## EXTRACT
((

CICD Phased Rollout
Introduction
A phased rollout (also known as incremental deployment or progressive delivery) is a CI/CD deployment strategy that gradually releases new versions of an application to subsets of users before deploying to the entire user base. Unlike a traditional all-at-once deployment, phased rollouts reduce risk by allowing teams to validate changes with a limited audience before affecting all users.
This approach is especially valuable when you're uncertain about how a new release might perform in production or when you want to gather user feedback on new features incrementally.
Why Use Phased Rollouts?
Phased rollouts offer several key benefits:
- Reduced Risk: By limiting the scope of deployment, potential issues affect fewer users
- Early Detection: Problems can be identified before they impact the entire user base
- Controlled Testing: Real-world usage data can be gathered from a subset of users
- Easy Rollback: If problems occur, only a portion of the infrastructure needs to be reverted
- Confidence Building: Teams can gain confidence in changes before full deployment
Common Phased Rollout Strategies
Let's explore the most popular phased rollout approaches:
1. Canary Deployments
Canary deployments (named after the "canary in a coal mine" concept) direct a small percentage of traffic to the new version while the majority continues to use the stable version.

))

## INFORMATION SHOWN

((

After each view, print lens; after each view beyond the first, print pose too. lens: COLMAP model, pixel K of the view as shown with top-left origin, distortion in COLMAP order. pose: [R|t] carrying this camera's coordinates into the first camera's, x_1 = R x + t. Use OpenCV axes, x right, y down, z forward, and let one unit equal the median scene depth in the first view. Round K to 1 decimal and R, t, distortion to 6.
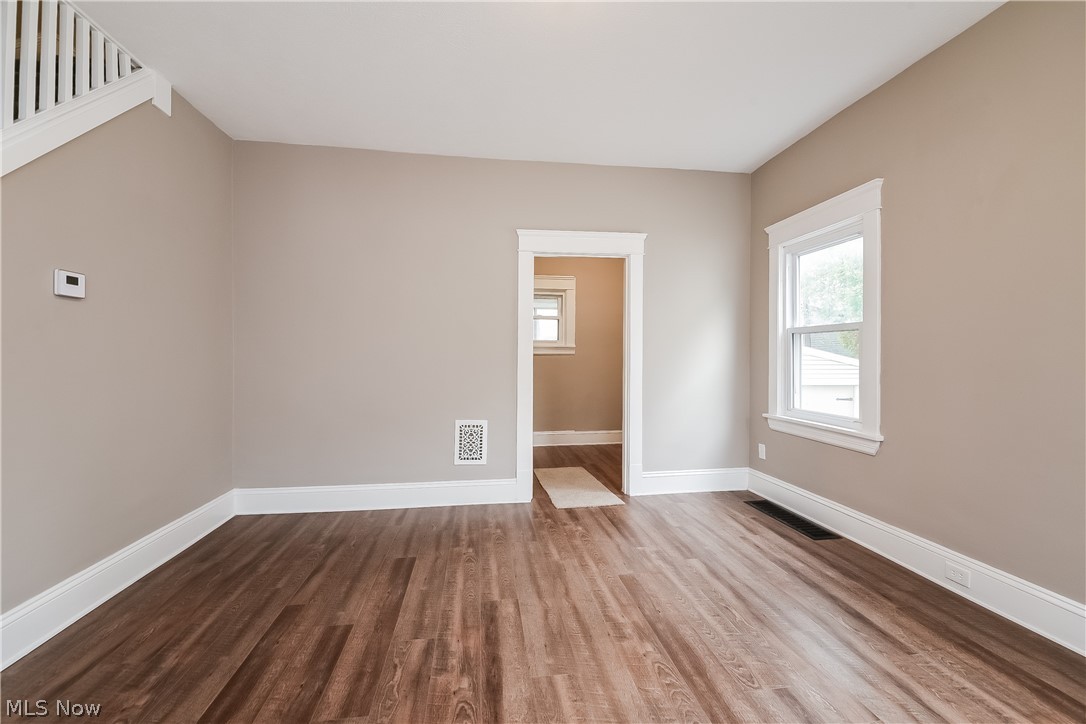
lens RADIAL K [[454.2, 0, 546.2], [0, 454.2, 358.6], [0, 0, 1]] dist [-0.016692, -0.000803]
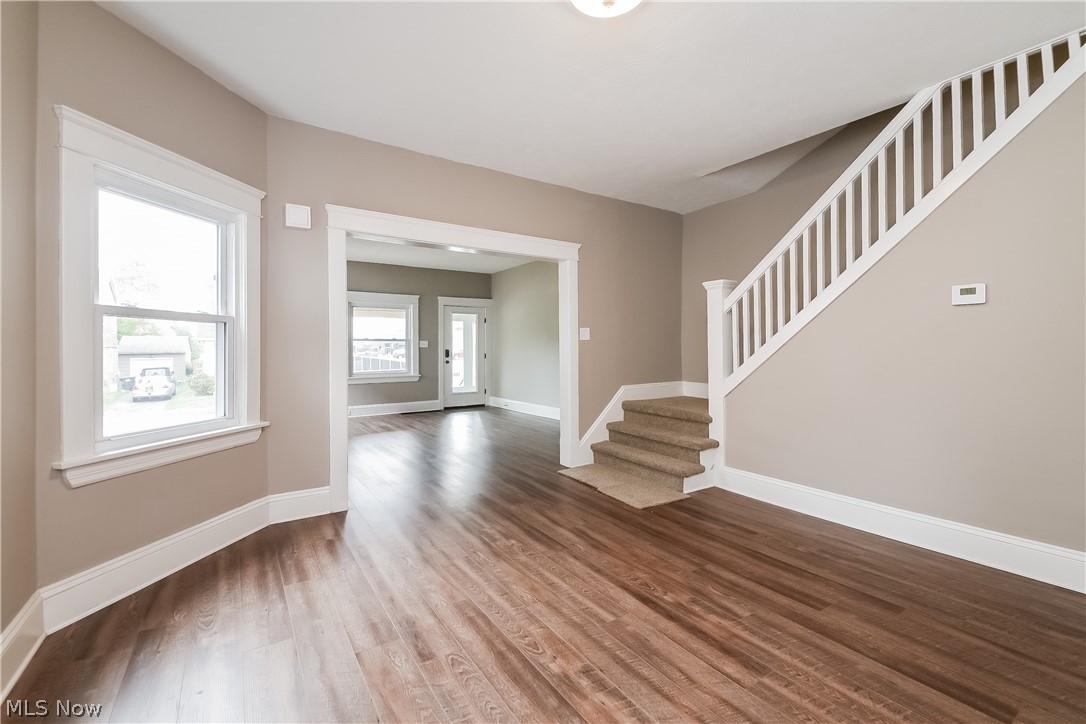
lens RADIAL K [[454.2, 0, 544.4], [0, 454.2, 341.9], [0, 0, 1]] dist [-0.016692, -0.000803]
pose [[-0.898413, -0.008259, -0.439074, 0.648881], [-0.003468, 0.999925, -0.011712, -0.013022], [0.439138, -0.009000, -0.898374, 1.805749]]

))
((

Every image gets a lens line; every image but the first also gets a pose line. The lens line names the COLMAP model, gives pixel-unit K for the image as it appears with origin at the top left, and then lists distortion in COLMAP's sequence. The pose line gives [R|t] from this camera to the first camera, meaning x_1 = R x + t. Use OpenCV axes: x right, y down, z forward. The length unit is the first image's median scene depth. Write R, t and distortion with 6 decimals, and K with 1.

))
((

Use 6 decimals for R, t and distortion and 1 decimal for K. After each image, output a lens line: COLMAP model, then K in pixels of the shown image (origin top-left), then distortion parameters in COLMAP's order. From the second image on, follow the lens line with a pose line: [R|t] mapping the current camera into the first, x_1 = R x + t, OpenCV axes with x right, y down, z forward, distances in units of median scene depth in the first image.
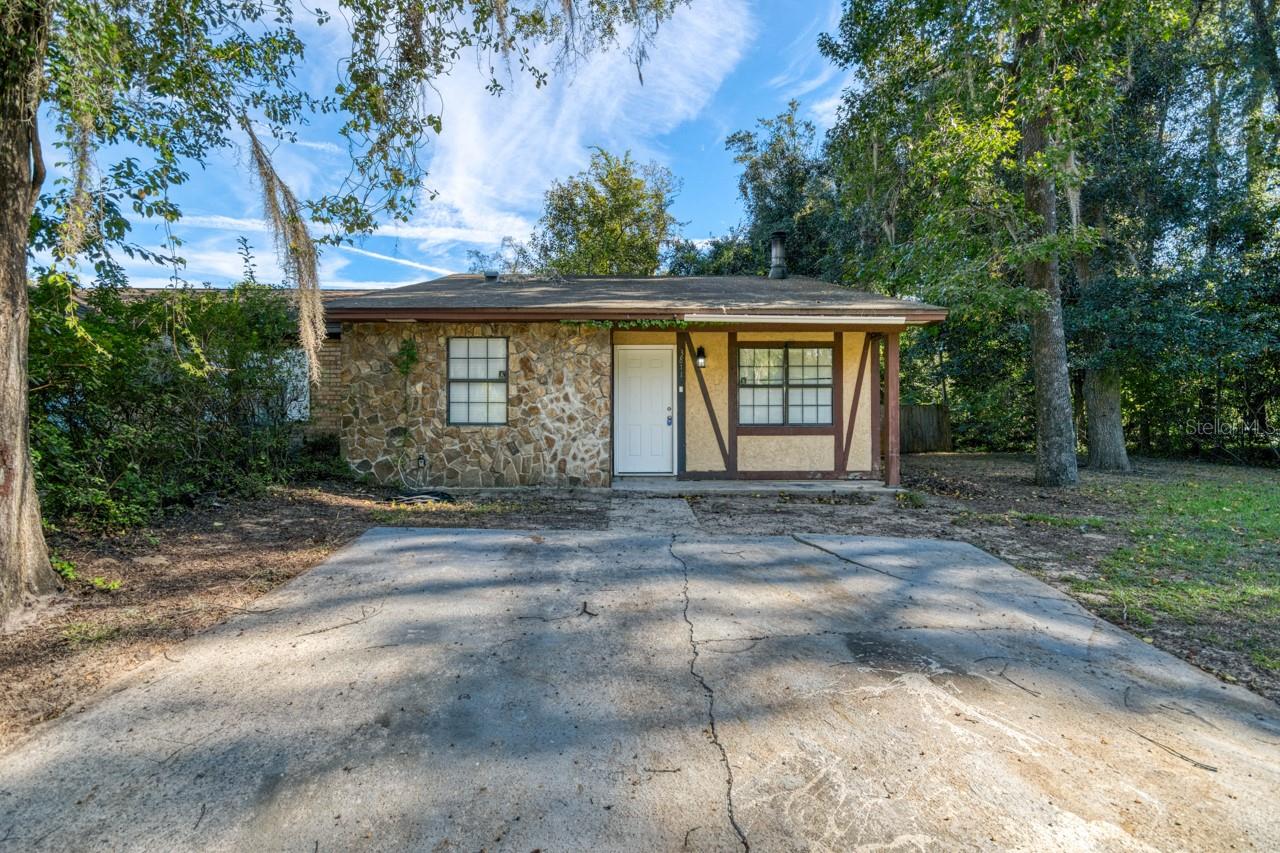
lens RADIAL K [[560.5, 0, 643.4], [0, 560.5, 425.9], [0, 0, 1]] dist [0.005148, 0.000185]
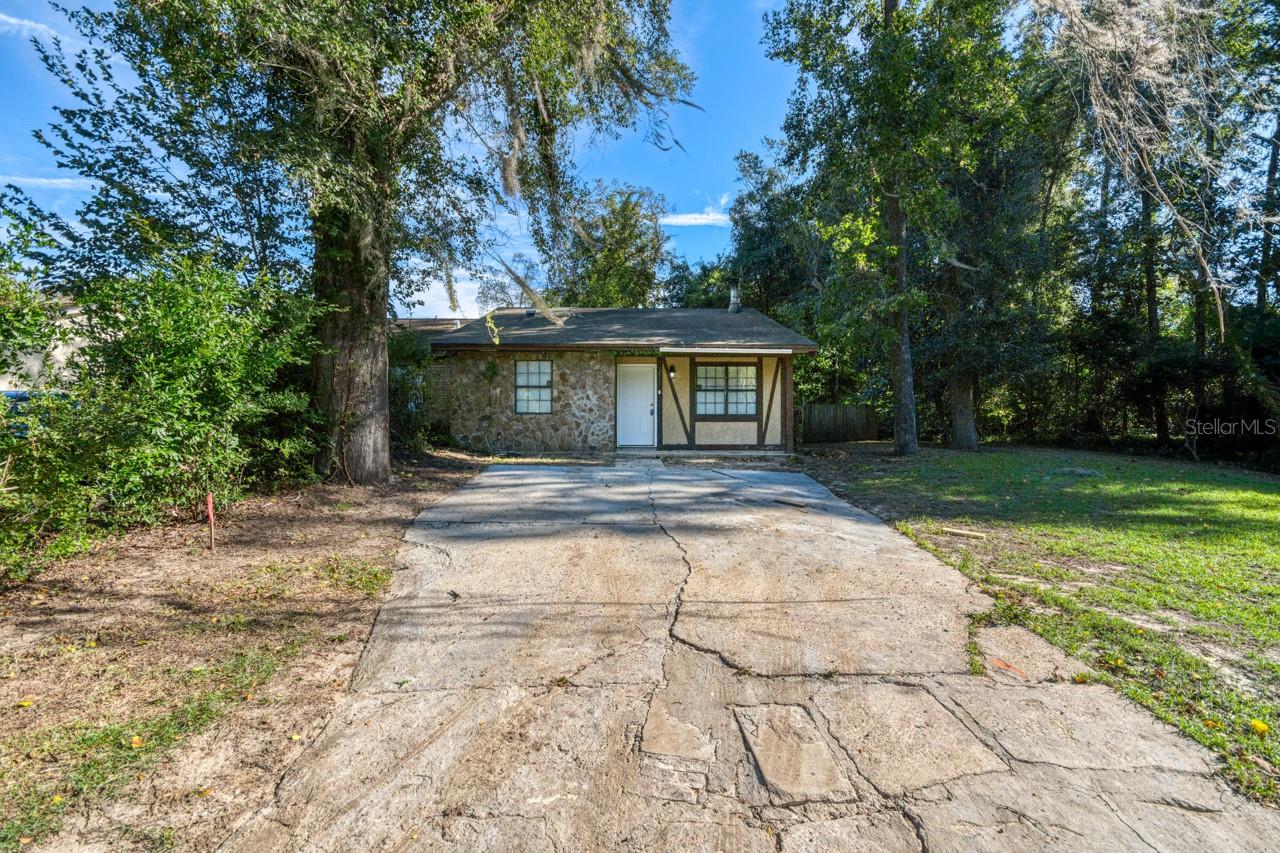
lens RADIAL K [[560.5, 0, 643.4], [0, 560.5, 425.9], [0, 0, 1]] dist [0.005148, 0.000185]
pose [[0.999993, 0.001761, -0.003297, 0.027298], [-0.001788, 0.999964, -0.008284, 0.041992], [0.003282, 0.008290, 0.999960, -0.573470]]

))

## WHAT YOU HAVE TO DO
Please copy word for word the part of the phased rollout text that opens with the words containing "Phased rollouts offer" and closes with "the stable version.". The entries play no part in this.

## SOLUTION TO THIS EXERCISE
Phased rollouts offer several key benefits:
- Reduced Risk: By limiting the scope of deployment, potential issues affect fewer users
- Early Detection: Problems can be identified before they impact the entire user base
- Controlled Testing: Real-world usage data can be gathered from a subset of users
- Easy Rollback: If problems occur, only a portion of the infrastructure needs to be reverted
- Confidence Building: Teams can gain confidence in changes before full deployment
Common Phased Rollout Strategies
Let's explore the most popular phased rollout approaches:
1. Canary Deployments
Canary deployments (named after the "canary in a coal mine" concept) direct a small percentage of traffic to the new version while the majority continues to use the stable version.